Page extract -

3.5. Digital Business Models
The advent of the internet and digital technologies has led to the rise of digital business models
that often break the mold of traditional industry logic. In a digital business model, value creation,
delivery, and capture are fundamentally enabled or mediated by digital tools, leading to new
patterns of operating and competing. Classic examples include platform-based models,
subscription models, freemium models, and various “X-as-a-Service” models that have
proliferated in the digital economy (Parker et al., 2016).

Actions to take -
[1] List the classic examples of digital business models named in the digital business models passage.
[2] Echo the digital business models passage word for word, starting at "3.5. Digital Business" and ending at "et al., 2016).".

Record excerpts -
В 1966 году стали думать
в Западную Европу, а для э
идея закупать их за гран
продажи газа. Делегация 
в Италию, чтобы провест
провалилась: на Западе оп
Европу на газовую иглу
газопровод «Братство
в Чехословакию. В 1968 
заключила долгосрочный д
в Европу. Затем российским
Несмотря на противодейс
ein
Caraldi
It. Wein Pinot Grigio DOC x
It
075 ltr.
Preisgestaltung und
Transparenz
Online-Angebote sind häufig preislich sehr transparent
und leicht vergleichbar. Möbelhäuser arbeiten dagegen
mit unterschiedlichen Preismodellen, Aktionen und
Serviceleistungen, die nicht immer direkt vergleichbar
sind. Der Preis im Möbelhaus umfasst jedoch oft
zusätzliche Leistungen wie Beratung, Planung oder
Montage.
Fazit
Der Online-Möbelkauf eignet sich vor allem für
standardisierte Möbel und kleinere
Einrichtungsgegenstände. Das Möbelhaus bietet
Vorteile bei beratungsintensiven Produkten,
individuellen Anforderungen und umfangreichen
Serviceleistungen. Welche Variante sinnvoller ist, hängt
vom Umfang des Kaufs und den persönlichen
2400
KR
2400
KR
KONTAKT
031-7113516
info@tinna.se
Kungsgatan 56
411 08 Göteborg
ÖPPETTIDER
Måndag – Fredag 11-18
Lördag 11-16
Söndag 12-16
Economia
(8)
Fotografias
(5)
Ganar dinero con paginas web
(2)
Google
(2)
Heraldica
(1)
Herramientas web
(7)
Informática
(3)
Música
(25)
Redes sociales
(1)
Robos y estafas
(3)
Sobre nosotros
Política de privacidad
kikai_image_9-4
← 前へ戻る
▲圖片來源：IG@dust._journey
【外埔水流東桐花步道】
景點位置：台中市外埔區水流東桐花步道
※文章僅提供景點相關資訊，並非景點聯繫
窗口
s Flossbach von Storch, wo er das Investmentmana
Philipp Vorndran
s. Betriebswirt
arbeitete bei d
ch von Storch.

Answers to each task -
[1]
- platform-based models
- subscription models
- freemium models
- “X-as-a-Service” models

[2]
3.5. Digital Business Models
The advent of the internet and digital technologies has led to the rise of digital business models
that often break the mold of traditional industry logic. In a digital business model, value creation,
delivery, and capture are fundamentally enabled or mediated by digital tools, leading to new
patterns of operating and competing. Classic examples include platform-based models,
subscription models, freemium models, and various “X-as-a-Service” models that have
proliferated in the digital economy (Parker et al., 2016).